Records for this task: Begin
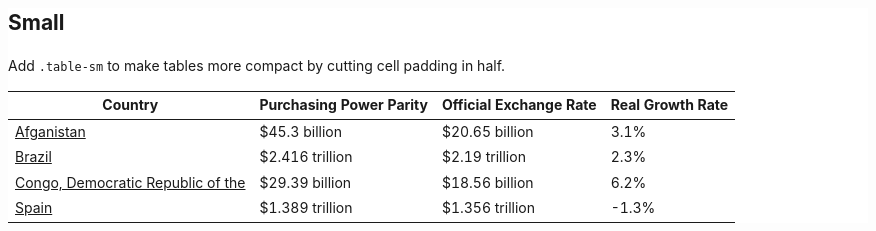 ## Small

Add `.table-sm` to make tables more compact by cutting cell padding in half.

<div class="sheet-example">
    <table class="table table-sm">
        <thead>
            <tr>
                <th>Country</th>
                <th>Purchasing Power Parity</th>
                <th>Official Exchange Rate</th>
                <th>Real Growth Rate</th>
            </tr>
        </thead>
        <tbody>
            <tr>
                <td>
                    <div class="table-title">
                        <a href="#1">Afganistan</a>
                    </div>
                </td>
                <td>$45.3 billion</td>
                <td>$20.65 billion</td>
                <td>3.1%</td>
            </tr>
            <tr>
                <td>
                    <div class="table-title">
                        <a href="#1">Brazil</a>
                    </div>
                </td>
                <td>$2.416 trillion</td>
                <td>$2.19 trillion</td>
                <td>2.3%</td>
            </tr>
            <tr>
                <td>
                    <div class="table-title">
                        <a href="#1">Congo, Democratic Republic of the</a>
                    </div>
                </td>
                <td>$29.39 billion</td>
                <td>$18.56 billion</td>
                <td>6.2%</td>
            </tr>
            <tr>
                <td>
                    <div class="table-title">
                        <a href="#1">Spain</a>
                    </div>
                </td>
                <td>$1.389 trillion</td>
                <td>$1.356 trillion</td>
                <td>-1.3%</td>
            </tr>
        </tbody>
    </table>
</div>
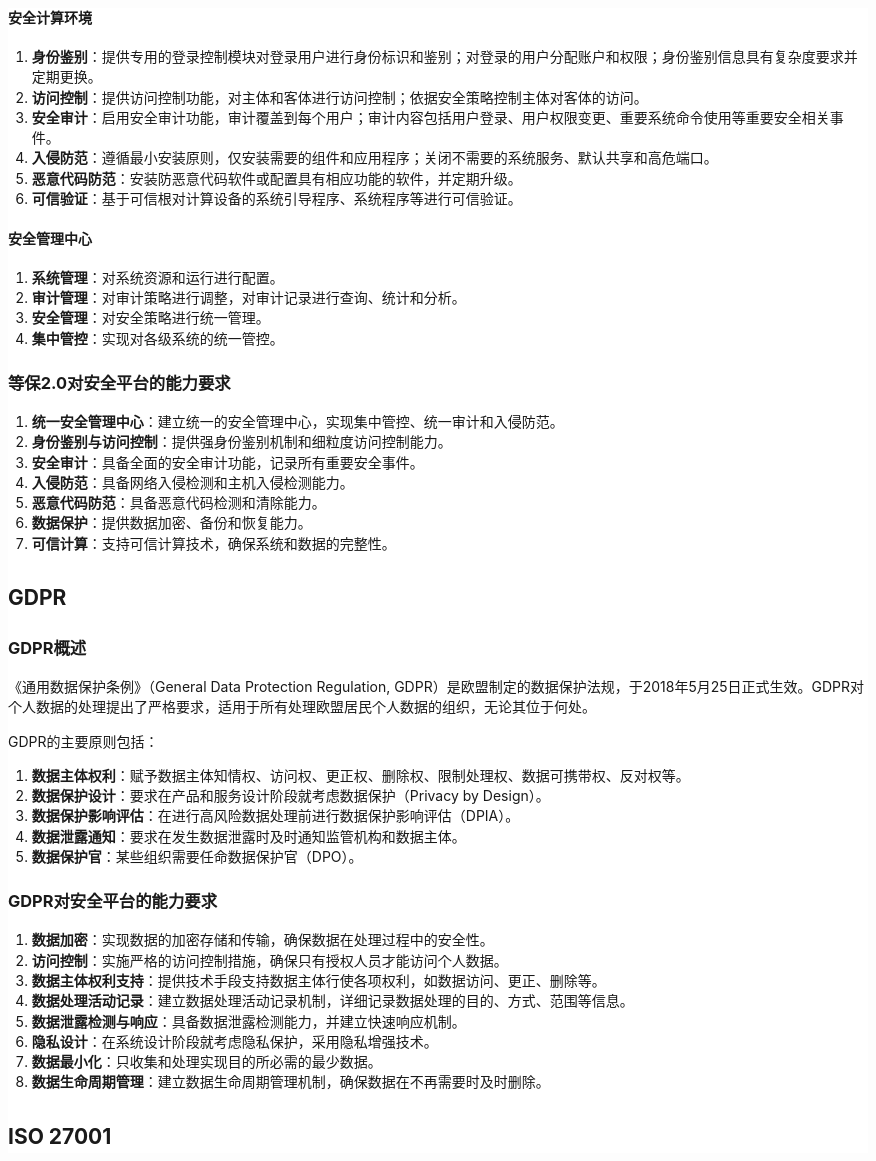 #### 安全计算环境

1. **身份鉴别**：提供专用的登录控制模块对登录用户进行身份标识和鉴别；对登录的用户分配账户和权限；身份鉴别信息具有复杂度要求并定期更换。
2. **访问控制**：提供访问控制功能，对主体和客体进行访问控制；依据安全策略控制主体对客体的访问。
3. **安全审计**：启用安全审计功能，审计覆盖到每个用户；审计内容包括用户登录、用户权限变更、重要系统命令使用等重要安全相关事件。
4. **入侵防范**：遵循最小安装原则，仅安装需要的组件和应用程序；关闭不需要的系统服务、默认共享和高危端口。
5. **恶意代码防范**：安装防恶意代码软件或配置具有相应功能的软件，并定期升级。
6. **可信验证**：基于可信根对计算设备的系统引导程序、系统程序等进行可信验证。

#### 安全管理中心

1. **系统管理**：对系统资源和运行进行配置。
2. **审计管理**：对审计策略进行调整，对审计记录进行查询、统计和分析。
3. **安全管理**：对安全策略进行统一管理。
4. **集中管控**：实现对各级系统的统一管控。

### 等保2.0对安全平台的能力要求

1. **统一安全管理中心**：建立统一的安全管理中心，实现集中管控、统一审计和入侵防范。
2. **身份鉴别与访问控制**：提供强身份鉴别机制和细粒度访问控制能力。
3. **安全审计**：具备全面的安全审计功能，记录所有重要安全事件。
4. **入侵防范**：具备网络入侵检测和主机入侵检测能力。
5. **恶意代码防范**：具备恶意代码检测和清除能力。
6. **数据保护**：提供数据加密、备份和恢复能力。
7. **可信计算**：支持可信计算技术，确保系统和数据的完整性。

## GDPR

### GDPR概述

《通用数据保护条例》（General Data Protection Regulation, GDPR）是欧盟制定的数据保护法规，于2018年5月25日正式生效。GDPR对个人数据的处理提出了严格要求，适用于所有处理欧盟居民个人数据的组织，无论其位于何处。

GDPR的主要原则包括：
1. **数据主体权利**：赋予数据主体知情权、访问权、更正权、删除权、限制处理权、数据可携带权、反对权等。
2. **数据保护设计**：要求在产品和服务设计阶段就考虑数据保护（Privacy by Design）。
3. **数据保护影响评估**：在进行高风险数据处理前进行数据保护影响评估（DPIA）。
4. **数据泄露通知**：要求在发生数据泄露时及时通知监管机构和数据主体。
5. **数据保护官**：某些组织需要任命数据保护官（DPO）。

### GDPR对安全平台的能力要求

1. **数据加密**：实现数据的加密存储和传输，确保数据在处理过程中的安全性。
2. **访问控制**：实施严格的访问控制措施，确保只有授权人员才能访问个人数据。
3. **数据主体权利支持**：提供技术手段支持数据主体行使各项权利，如数据访问、更正、删除等。
4. **数据处理活动记录**：建立数据处理活动记录机制，详细记录数据处理的目的、方式、范围等信息。
5. **数据泄露检测与响应**：具备数据泄露检测能力，并建立快速响应机制。
6. **隐私设计**：在系统设计阶段就考虑隐私保护，采用隐私增强技术。
7. **数据最小化**：只收集和处理实现目的所必需的最少数据。
8. **数据生命周期管理**：建立数据生命周期管理机制，确保数据在不再需要时及时删除。

## ISO 27001
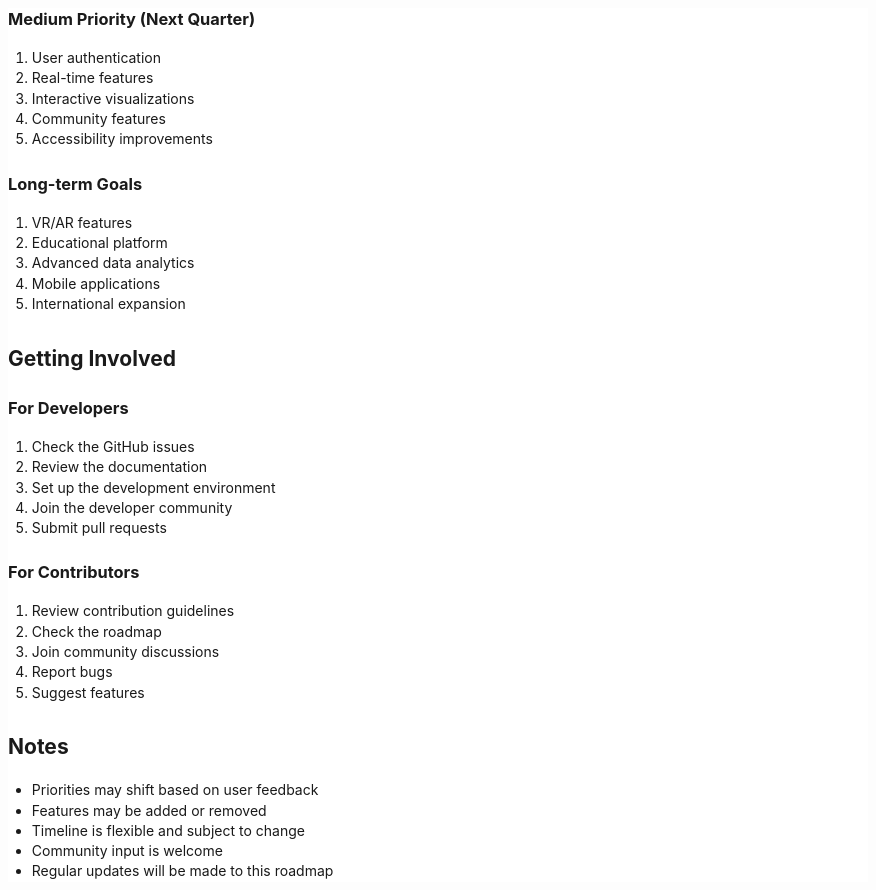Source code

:### Medium Priority (Next Quarter)
1. User authentication
2. Real-time features
3. Interactive visualizations
4. Community features
5. Accessibility improvements

### Long-term Goals
1. VR/AR features
2. Educational platform
3. Advanced data analytics
4. Mobile applications
5. International expansion

## Getting Involved

### For Developers
1. Check the GitHub issues
2. Review the documentation
3. Set up the development environment
4. Join the developer community
5. Submit pull requests

### For Contributors
1. Review contribution guidelines
2. Check the roadmap
3. Join community discussions
4. Report bugs
5. Suggest features

## Notes
- Priorities may shift based on user feedback
- Features may be added or removed
- Timeline is flexible and subject to change
- Community input is welcome
- Regular updates will be made to this roadmap
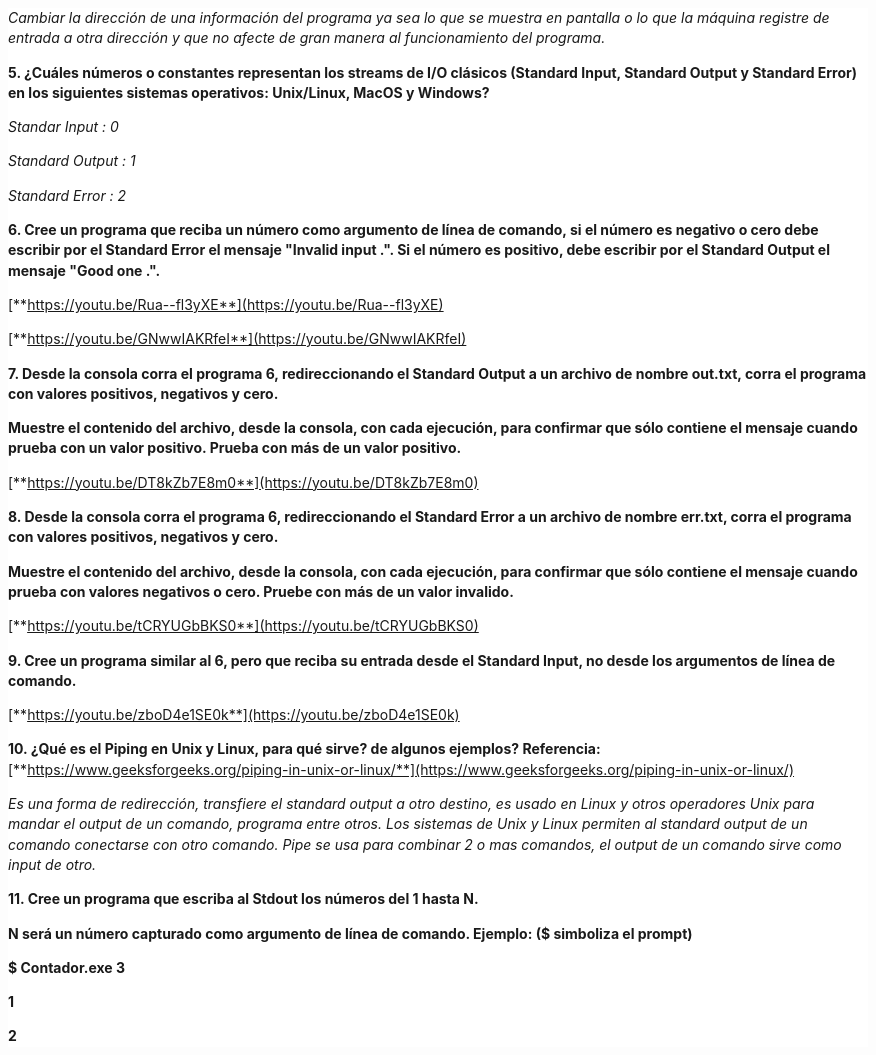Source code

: *Cambiar la dirección de una información del programa ya sea lo que se muestra en pantalla o lo que la máquina registre de entrada a otra dirección y que no afecte de gran manera al funcionamiento del programa.*

**5. ¿Cuáles números o constantes representan los streams de I/O clásicos (Standard Input, Standard Output y Standard Error) en los siguientes sistemas operativos: Unix/Linux, MacOS y Windows?**

*Standar Input : 0*

*Standard Output : 1*

*Standard Error : 2*

**6. Cree un programa que reciba un número como argumento de línea de comando, si el número es negativo o cero debe escribir por el Standard Error el mensaje "Invalid input <numero>.". Si el número es positivo, debe escribir por el Standard Output el mensaje "Good one <numero>.".**

[**https://youtu.be/Rua--fl3yXE**](https://youtu.be/Rua--fl3yXE)

[**https://youtu.be/GNwwIAKRfeI**](https://youtu.be/GNwwIAKRfeI)

**7. Desde la consola corra el programa 6, redireccionando el Standard Output a un archivo de nombre out.txt, corra el programa con valores positivos, negativos y cero.**

**Muestre el contenido del archivo, desde la consola, con cada ejecución, para confirmar que sólo contiene el mensaje cuando prueba con un valor positivo. Prueba con más de un valor positivo.**

[**https://youtu.be/DT8kZb7E8m0**](https://youtu.be/DT8kZb7E8m0)

**8. Desde la consola corra el programa 6, redireccionando el Standard Error a un archivo de nombre err.txt, corra el programa con valores positivos, negativos y cero.**

**Muestre el contenido del archivo, desde la consola, con cada ejecución, para confirmar que sólo contiene el mensaje cuando prueba con valores negativos o cero. Pruebe con más de un valor invalido.**

[**https://youtu.be/tCRYUGbBKS0**](https://youtu.be/tCRYUGbBKS0)

**9. Cree un programa similar al 6, pero que reciba su entrada desde el Standard Input, no desde los argumentos de línea de comando.**

[**https://youtu.be/zboD4e1SE0k**](https://youtu.be/zboD4e1SE0k)

**10. ¿Qué es el Piping en Unix y Linux, para qué sirve? de algunos ejemplos? Referencia:** [**https://www.geeksforgeeks.org/piping-in-unix-or-linux/**](https://www.geeksforgeeks.org/piping-in-unix-or-linux/)

*Es una forma de redirección, transfiere el standard output a otro destino, es usado en Linux y otros operadores Unix para mandar el output de un comando, programa entre otros. Los sistemas de Unix y Linux permiten al standard output de un comando conectarse con otro comando. Pipe se usa para combinar 2 o mas comandos, el output de un comando sirve como input de otro.*

**11. Cree un programa que escriba al Stdout los números del 1 hasta N.**

**N será un número capturado como argumento de línea de comando. Ejemplo: ($ simboliza el prompt)**

**$ Contador.exe 3**

**1**

**2**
Records for this task: End
What is needed: Give again, exactly as written above, each line from the one that has "<td>2.3%</td>" to the one that has "2. **访问控制**：提供", both included; omit the pictures.

Result:
                <td>2.3%</td>
            </tr>
            <tr>
                <td>
                    <div class="table-title">
                        <a href="#1">Congo, Democratic Republic of the</a>
                    </div>
                </td>
                <td>$29.39 billion</td>
                <td>$18.56 billion</td>
                <td>6.2%</td>
            </tr>
            <tr>
                <td>
                    <div class="table-title">
                        <a href="#1">Spain</a>
                    </div>
                </td>
                <td>$1.389 trillion</td>
                <td>$1.356 trillion</td>
                <td>-1.3%</td>
            </tr>
        </tbody>
    </table>
</div>
 #### 安全计算环境

1. **身份鉴别**：提供专用的登录控制模块对登录用户进行身份标识和鉴别；对登录的用户分配账户和权限；身份鉴别信息具有复杂度要求并定期更换。
2. **访问控制**：提供访问控制功能，对主体和客体进行访问控制；依据安全策略控制主体对客体的访问。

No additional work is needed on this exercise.